Iowa football program trying to mitigate spread of coronavirus

Members of the football program have tested positive for the virus, but players have had 'relatively minor' symptoms.

Iowa+head+coach+Kirk+Ferentz+speaks+at+a+press+conference+on+Thursday%2C+July+16%2C+2020+at+the+Pacha+Family+Club+Room+in+Kinnick+Stadium.+Ferentz+discussed+the+upcoming+football+season+and+the+continuing+actions+that+the+team+is+working+on+toward+strengthening+inclusivity+in+the+program.+%28Hannah+Kinson%2F+The+Daily+Iowan%29

Hannah Kinson

Iowa head coach Kirk Ferentz speaks at a press conference on Thursday, July 16, 2020 at the Pacha Family Club Room in Kinnick Stadium. Ferentz discussed the upcoming football season and the continuing actions that the team is working on toward strengthening inclusivity in the program. (Hannah Kinson/ The Daily Iowan)

Robert Read, Sports Editor


The Iowa football program started voluntary workouts June 8, and since then no player or coach has known what the next day will bring due to the COVID-19 pandemic.

“It’s brought a lot of unique challenges, especially with all the people who pop up with [the virus] and then people around them have to be quarantined,” Iowa center Tyler Linderbaum said Thursday. “We’re just taking it a day at a time.
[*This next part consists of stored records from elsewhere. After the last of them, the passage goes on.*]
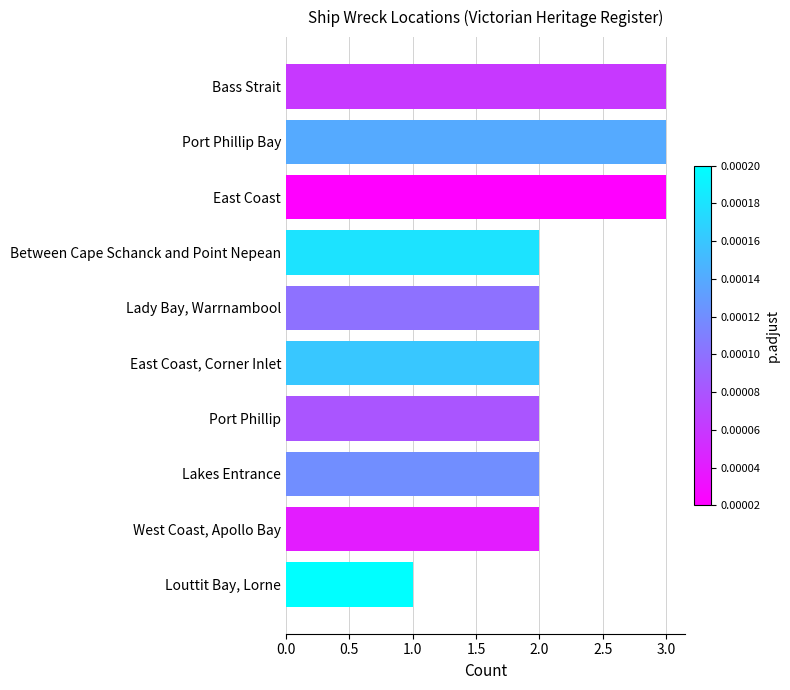

Which label corresponds to the smallest value in the chart?

Louttit Bay, Lorne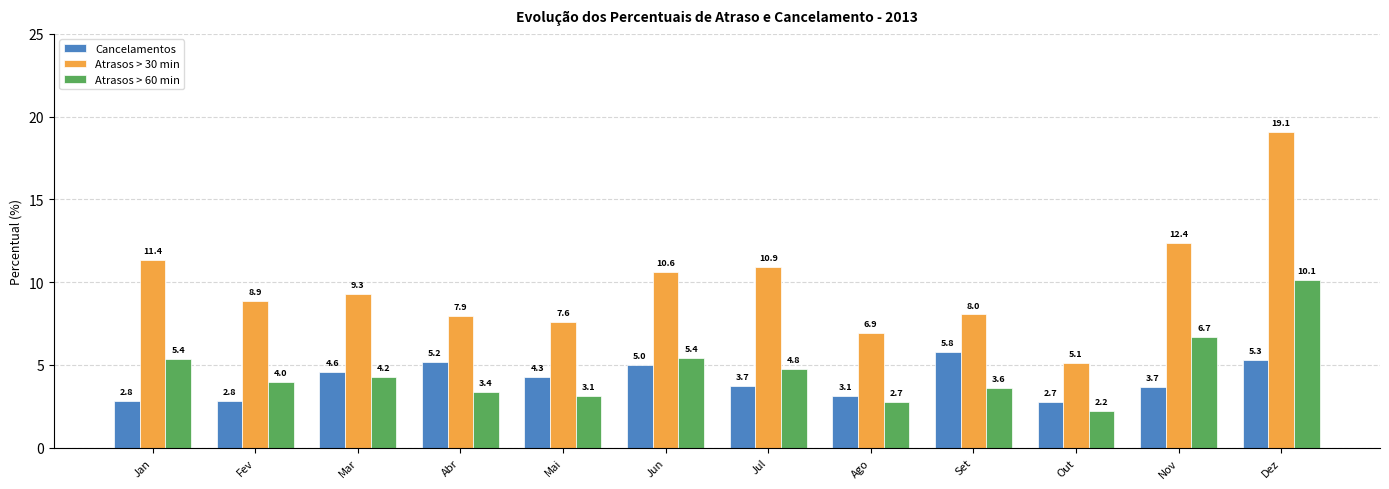

What is the label of the 1st bar from the left?

Jan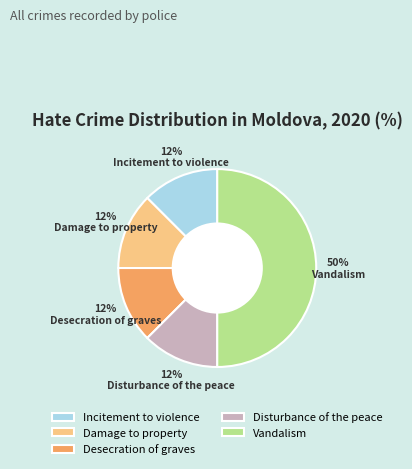

True or false: Desecration of graves accounts for 12% of the total.

True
Each workout could be your last one for two weeks. Guys are realizing that you have to be smarter outside with what you do and the places you go.”

The Iowa athletics department provides a release each Monday with information on the latest round of COVID-19 testing. In its most recent update, Iowa had four positive tests and 26 negative tests over a week of testing student-athletes, coaches, and staff members. Overall, Iowa has reported 25 positive tests and 418 negative tests since testing began May 29.
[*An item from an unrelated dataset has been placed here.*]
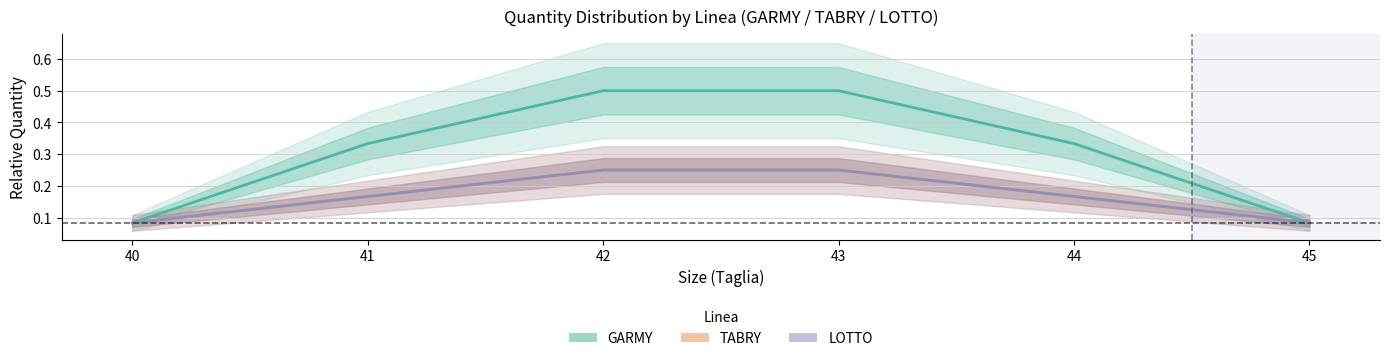

Does the chart have visible grid lines?

Yes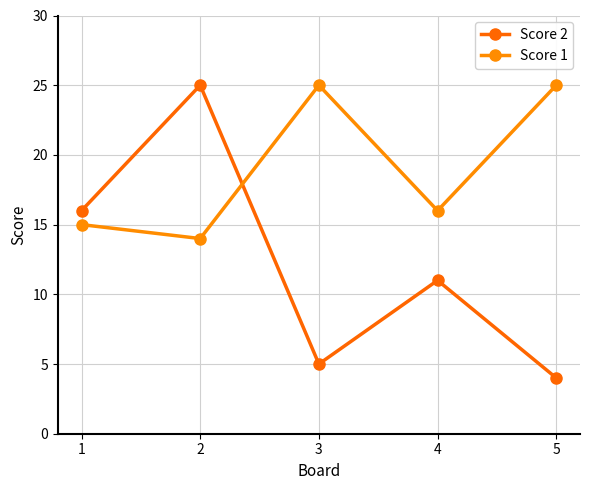

Which has a higher value, 3 or 5?

3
The university does not provide a testing breakdown by sport, or say if an athlete or staff member has tested positive, but Iowa head coach Kirk Ferentz confirmed Thursday that the football program has had individuals test positive for the virus.
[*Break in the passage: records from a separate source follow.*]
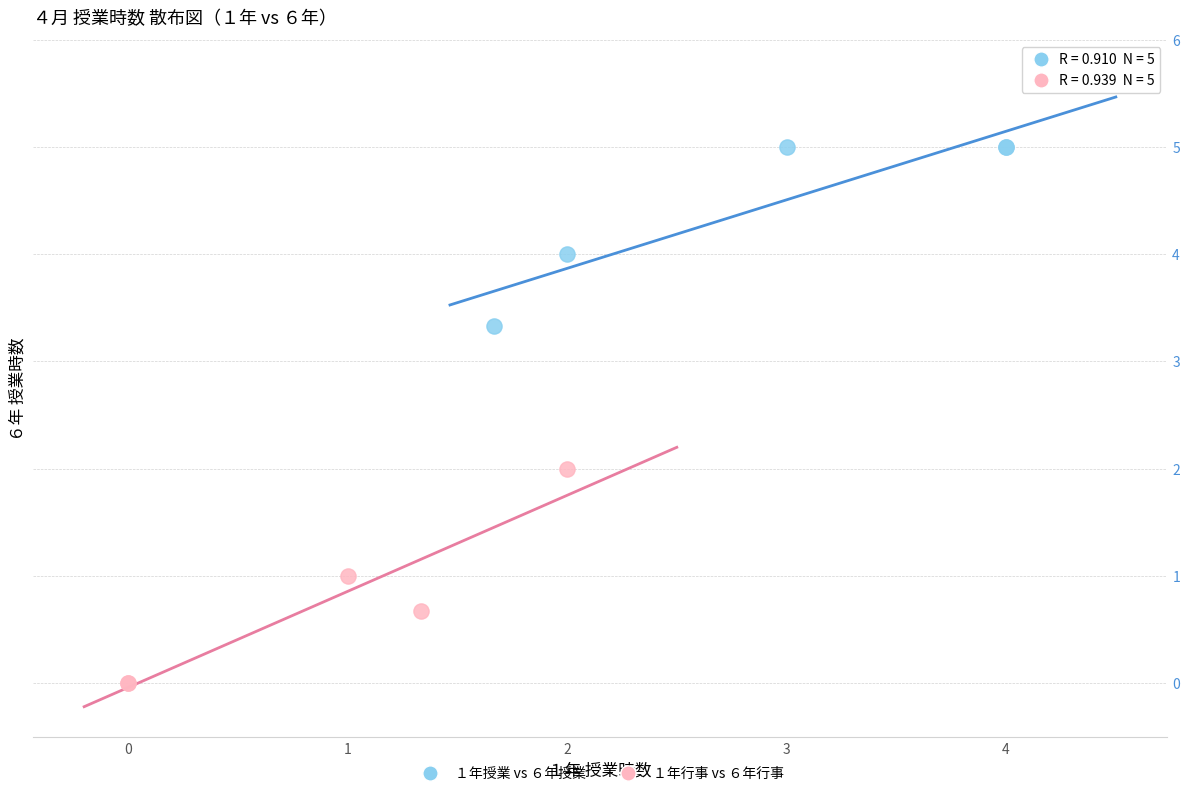

Which series reaches the maximum Y coordinate?

１年授業 vs ６年授業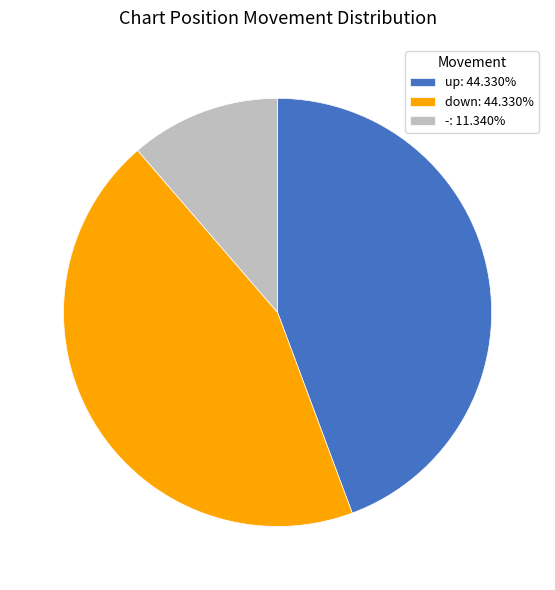

Count the number of slices in the pie.

3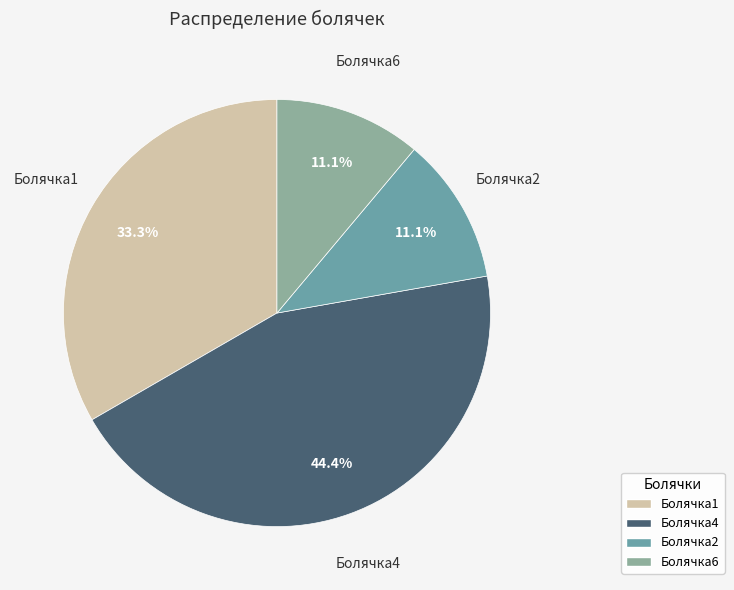

Combined, do Болячка4 and Болячка2 account for over 50%?

Yes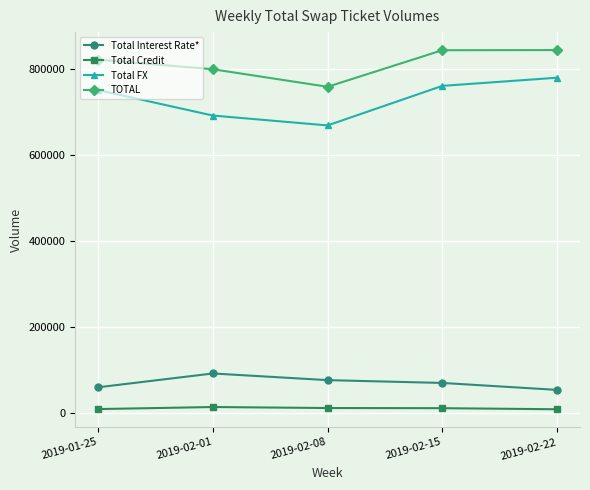

Which series has the largest range (max minus min)?

Total FX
“We’ve experienced some [COVID-19] within our program,” Ferentz said. “If there are any positives at this point, the symptoms have been relatively minor. No one has been affected greatly. Certainly no hospitalizations, those types of things. That’s been good. We’re getting good medical support.”

Workouts and day-to-day activities look different for Iowa now than in past years. Along with being tested upon returning to campus, players and staff must fill out health questionnaires daily and have their temperatures taken every time they enter the Hansen Football Performance Center. All meals are also to-go, rather than in the traditional team setting.

Players are working out in pods, but not necessarily by position.

“Right now, it’s more geared by their social network,” Ferentz said. “So it might be three guys who live in an apartment together, four guys who live in a house together.”

Skill work on the field has been shut down throughout the summer, but Ferentz said it was reintroduced for a limited time Wednesday. The team’s seven-on-seven activities are still on hold.

The Hawkeyes are set to open fall camp on Aug. 7. That, like anything else on the athletic schedule amid the COVID-19 pandemic, is subject to change.

“Nothing in our lives is very normal now,” Ferentz said. “That’s certainly true with our football program — the challenges we’re facing and the conditions we’re working under. Just like everybody else in the country, there’s no way to compare anything else we’ve done. We’ve shared that with the players, and I think they’ve figured that out.”

The Big Ten announced July 9 that it will be moving to a conference-only schedule for fall sports in 2020 due to the pandemic. That’s assuming sports are played at all.

For now, Ferentz said the team is preparing as if there will be a season in the fall.

“We’ve tried to encourage our players to do the best we can all do, given the circumstances,” Ferentz said. “We have to prepare full-speed.”